Today was the first day of hunting season! went for a short walk and caught 3 spruce grouse. Being the first day of the season I was also excited because I had a new gopro camera that I was trying out. Luckly,I had my dog with me otherwise I wouldnt have been able to find one of the grouse. I was using .40 cal lead balls with a dandy from A+ slingshots. The .40 cal lead was very effective and had a nice flat trajectory for the longer shots but I I don't think that I will use anything smaller than .45 cal from now on, and the .50 cal seems to do best from short distances. I had a lot of fun and caught enough for some delicious soup tonight but as I reflect on the hunt it was pretty sloppy, I'm never going hunting without my dog. Here are a couple pictures I'll try to load the vidoes that I captured on my gopro camera.If I cannot I'll post the videos later


----------



## RyanL (May 22, 2014)

Nice harvest. I've never had these before, but game birds are always delicious.
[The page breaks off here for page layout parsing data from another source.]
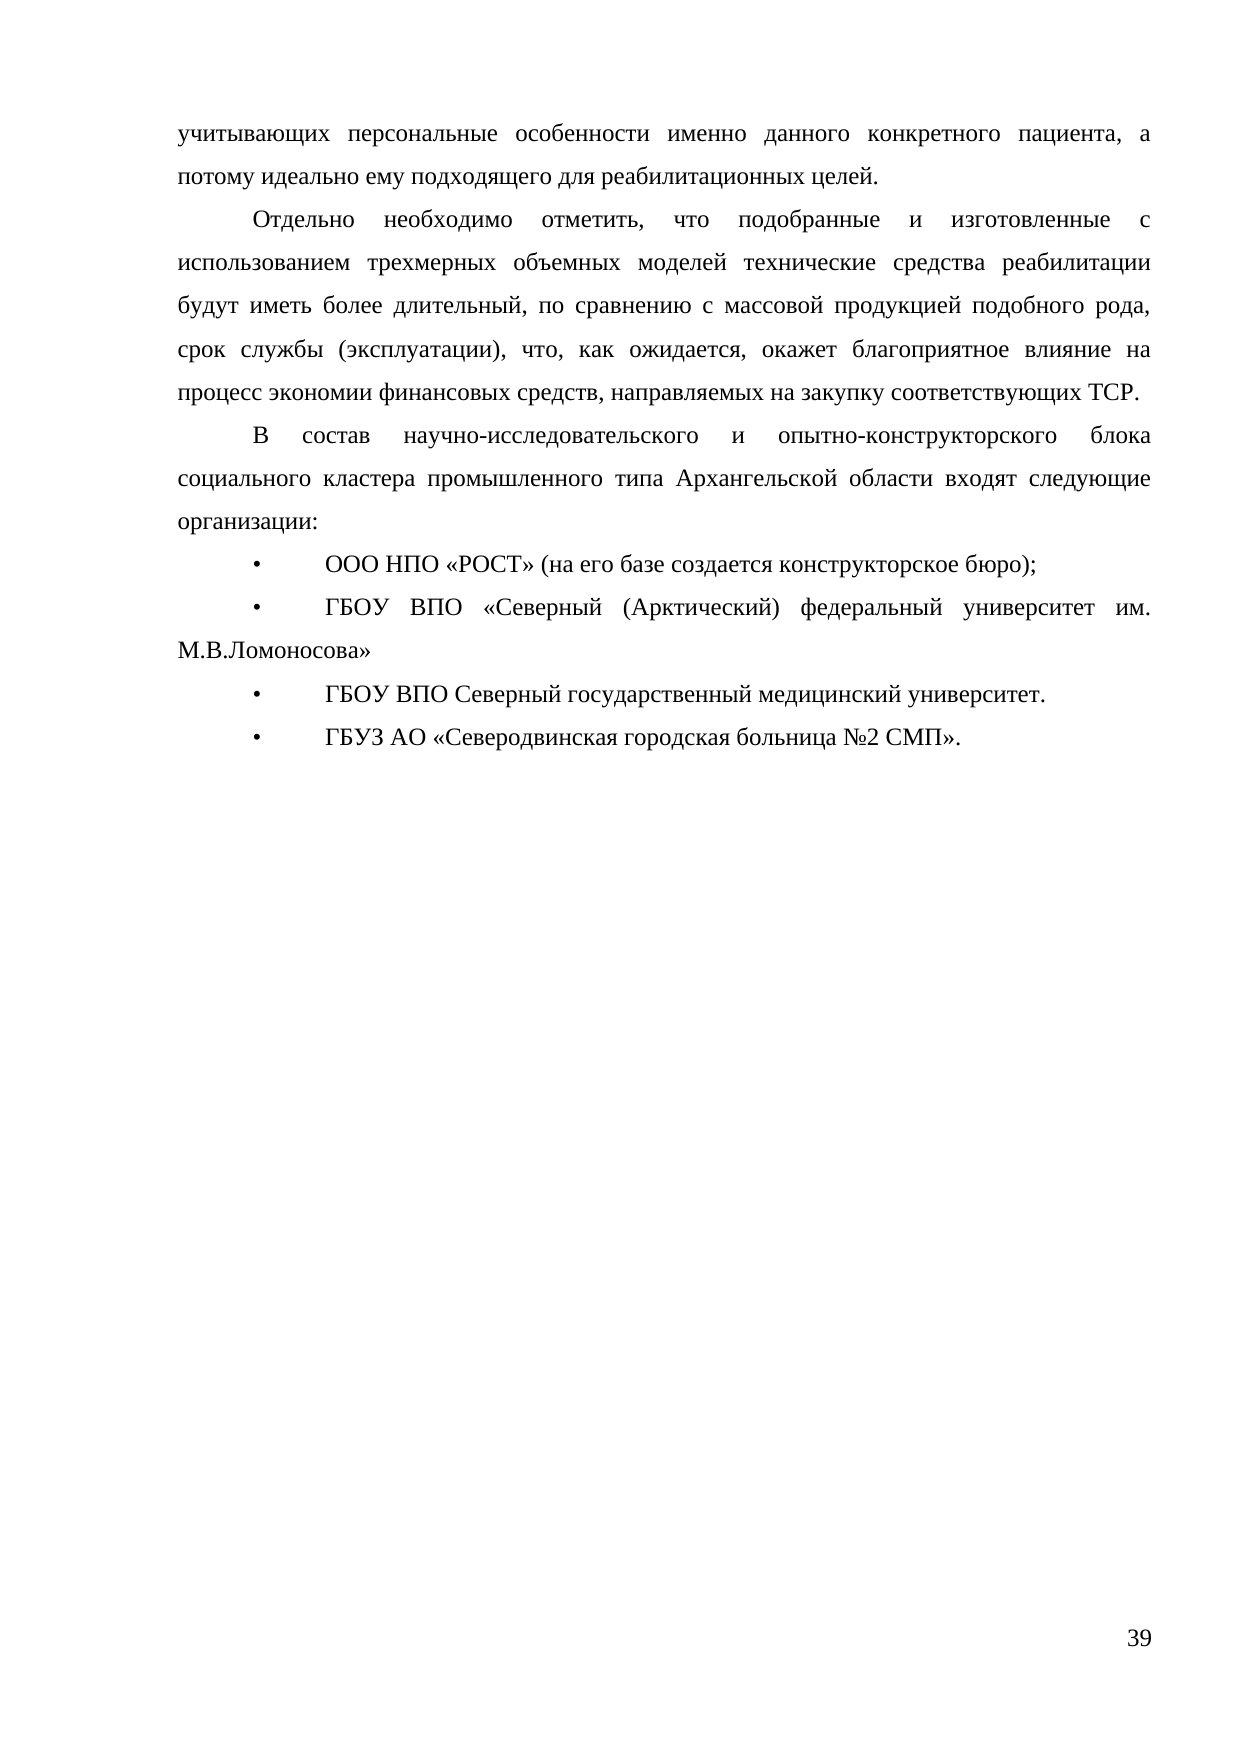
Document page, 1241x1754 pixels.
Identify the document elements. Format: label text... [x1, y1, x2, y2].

text В состав научно-исследовательского и опытно-конструкторского блока социального кластера промышленного типа Архангельской области входят следующие организации: [177, 420, 1152, 535]
text • ГБОУ ВПО «Северный (Арктический) федеральный университет им. М.В.Ломоносова» [177, 592, 1152, 664]
text • ГБУЗ АО «Северодвинская городская больница №2 СМП». [177, 722, 1152, 751]
text • ООО НПО «РОСТ» (на его базе создается конструкторское бюро); [177, 549, 1152, 578]
text • ГБОУ ВПО Северный государственный медицинский университет. [177, 679, 1152, 707]
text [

Enjoy.


----------



## Nicholson (Sep 25, 2012)

There are a lot of different recipies but spruce hen soup is THEE BEST


----------



## A+ Slingshots (Jan 22, 2010)

That's awesome John!! Great job bro!!! I'm glad to see the Dandy is working well for ya!!


----------



## slingshooterPT (Feb 22, 2014)

Good shooting!!


----------



## Charles (Aug 26, 2010)

What a satisfying bag!

Cheers .... Charles


----------



## ghost0311/8541 (Jan 6, 2013)

Dang good job.


----------



## oldmiser (Jan 22, 2014)

That is awesome my friend..Great hunt as it was..Yup a good hunting dog will find the birds...I use to use a German short hair

for my bird dog....Beagle for rabbit & squirrels....But as old age is sneeking up on me ..I am reduced to shoot tin cans~AKAOldmiser


----------



## ShadyBeach (May 28, 2014)

Great shooting! Looks tasty 

Brian


----------



## Susi (Mar 3, 2013)

Very nice job...did you shoot these "on the wing"? If so yer one crack shot my friend


----------